> _Task to complete_
How many lines of the data contain the word "Left"? Give only that number.

Pose estimation data:
.....

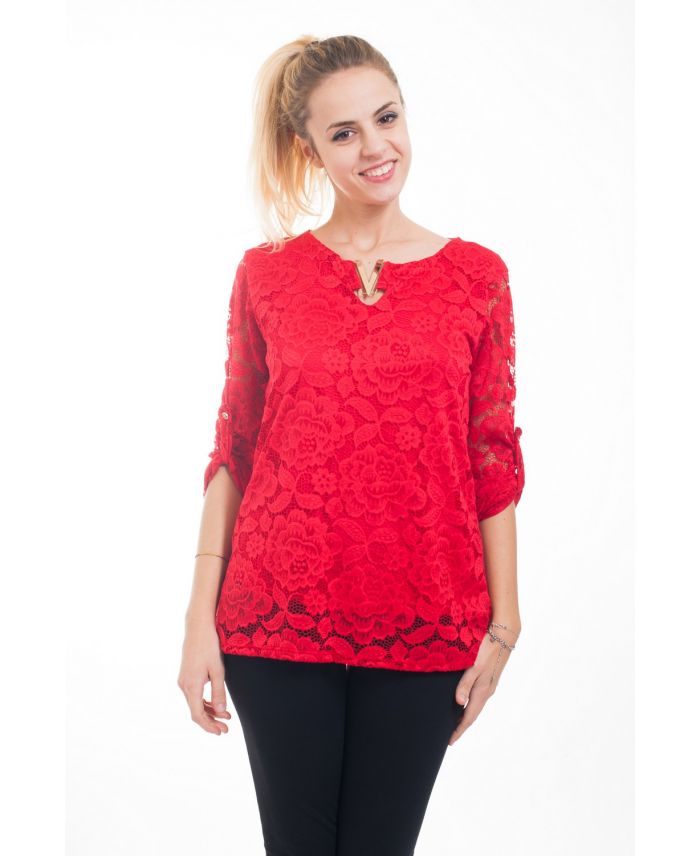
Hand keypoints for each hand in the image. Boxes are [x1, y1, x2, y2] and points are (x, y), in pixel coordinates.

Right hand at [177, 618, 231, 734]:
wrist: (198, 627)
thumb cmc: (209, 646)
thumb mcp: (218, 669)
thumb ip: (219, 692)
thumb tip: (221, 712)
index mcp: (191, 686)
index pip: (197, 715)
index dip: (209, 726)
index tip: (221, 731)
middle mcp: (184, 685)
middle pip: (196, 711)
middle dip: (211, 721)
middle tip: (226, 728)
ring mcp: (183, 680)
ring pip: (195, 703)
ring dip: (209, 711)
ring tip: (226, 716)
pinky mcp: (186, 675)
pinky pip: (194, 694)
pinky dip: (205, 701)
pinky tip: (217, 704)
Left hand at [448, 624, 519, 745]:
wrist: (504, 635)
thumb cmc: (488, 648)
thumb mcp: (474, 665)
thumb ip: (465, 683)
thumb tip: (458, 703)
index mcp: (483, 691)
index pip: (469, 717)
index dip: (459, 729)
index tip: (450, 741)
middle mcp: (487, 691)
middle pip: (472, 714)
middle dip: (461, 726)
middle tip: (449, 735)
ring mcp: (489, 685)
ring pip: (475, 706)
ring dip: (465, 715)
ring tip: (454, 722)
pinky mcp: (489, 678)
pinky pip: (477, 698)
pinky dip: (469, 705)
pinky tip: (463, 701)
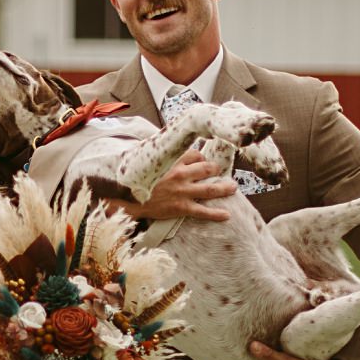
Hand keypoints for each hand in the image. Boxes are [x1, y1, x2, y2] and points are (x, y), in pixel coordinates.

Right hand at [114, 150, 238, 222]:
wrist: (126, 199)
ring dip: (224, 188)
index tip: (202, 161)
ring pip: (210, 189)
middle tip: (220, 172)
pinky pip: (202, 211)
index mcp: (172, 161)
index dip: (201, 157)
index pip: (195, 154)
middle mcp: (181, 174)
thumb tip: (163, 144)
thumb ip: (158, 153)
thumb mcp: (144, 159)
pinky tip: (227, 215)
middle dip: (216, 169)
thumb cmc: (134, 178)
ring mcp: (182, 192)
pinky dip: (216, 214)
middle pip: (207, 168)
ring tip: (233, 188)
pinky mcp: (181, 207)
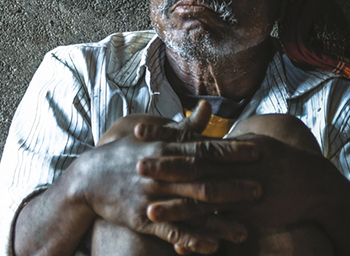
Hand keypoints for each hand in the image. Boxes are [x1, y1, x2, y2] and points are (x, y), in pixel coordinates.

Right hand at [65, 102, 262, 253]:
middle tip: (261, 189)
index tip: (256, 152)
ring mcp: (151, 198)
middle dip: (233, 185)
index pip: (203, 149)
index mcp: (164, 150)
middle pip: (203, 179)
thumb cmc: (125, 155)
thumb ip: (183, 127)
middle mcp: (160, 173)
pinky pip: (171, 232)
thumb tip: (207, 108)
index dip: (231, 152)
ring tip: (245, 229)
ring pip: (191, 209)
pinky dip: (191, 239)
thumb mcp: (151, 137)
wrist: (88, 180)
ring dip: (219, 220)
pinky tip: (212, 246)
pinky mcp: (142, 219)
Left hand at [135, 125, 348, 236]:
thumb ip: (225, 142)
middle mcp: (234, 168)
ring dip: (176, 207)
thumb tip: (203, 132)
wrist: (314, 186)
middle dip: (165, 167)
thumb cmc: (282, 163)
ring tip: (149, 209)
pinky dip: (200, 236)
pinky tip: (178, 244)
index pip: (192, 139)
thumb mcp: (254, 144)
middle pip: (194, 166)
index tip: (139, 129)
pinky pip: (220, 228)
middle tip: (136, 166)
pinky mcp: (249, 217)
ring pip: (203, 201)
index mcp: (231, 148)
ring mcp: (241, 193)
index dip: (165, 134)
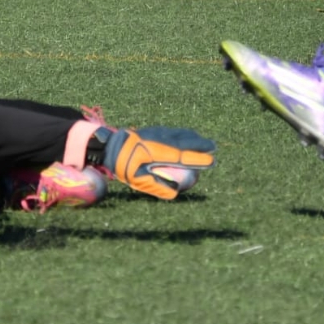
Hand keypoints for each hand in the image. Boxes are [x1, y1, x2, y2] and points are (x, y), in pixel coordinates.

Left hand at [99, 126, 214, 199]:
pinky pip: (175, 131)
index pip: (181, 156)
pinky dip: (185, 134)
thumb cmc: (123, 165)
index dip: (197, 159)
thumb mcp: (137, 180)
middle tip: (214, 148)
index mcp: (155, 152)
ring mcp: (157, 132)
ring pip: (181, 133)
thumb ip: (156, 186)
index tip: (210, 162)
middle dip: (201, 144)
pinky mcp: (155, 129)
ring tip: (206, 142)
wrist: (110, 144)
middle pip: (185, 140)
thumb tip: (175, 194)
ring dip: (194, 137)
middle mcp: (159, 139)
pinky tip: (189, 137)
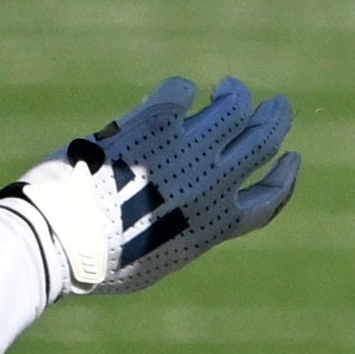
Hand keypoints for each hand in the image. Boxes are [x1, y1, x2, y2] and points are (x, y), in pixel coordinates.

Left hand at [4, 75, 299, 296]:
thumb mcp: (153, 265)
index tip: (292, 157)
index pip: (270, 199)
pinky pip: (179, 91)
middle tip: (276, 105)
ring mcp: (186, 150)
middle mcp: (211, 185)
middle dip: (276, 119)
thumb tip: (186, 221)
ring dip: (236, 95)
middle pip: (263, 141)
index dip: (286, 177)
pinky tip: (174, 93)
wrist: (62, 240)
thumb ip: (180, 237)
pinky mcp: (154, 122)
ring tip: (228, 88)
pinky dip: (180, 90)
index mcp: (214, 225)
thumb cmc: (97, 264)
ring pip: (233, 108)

.....

> _Finished task_
4